--- Records for the task Enclosed Below ---

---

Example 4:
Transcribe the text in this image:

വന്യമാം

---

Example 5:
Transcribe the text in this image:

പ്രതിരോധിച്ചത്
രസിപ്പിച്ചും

--- End of Enclosed Records for the task ---

#### [What the task asks]
Once the records end, copy them all again exactly.

#### [Exercise solution]
---

Example 4:
Transcribe the text in this image:

വന്യമാം

---

Example 5:
Transcribe the text in this image:

പ്രതിരോധിച്ചത്
രസിപ്പിച്ചും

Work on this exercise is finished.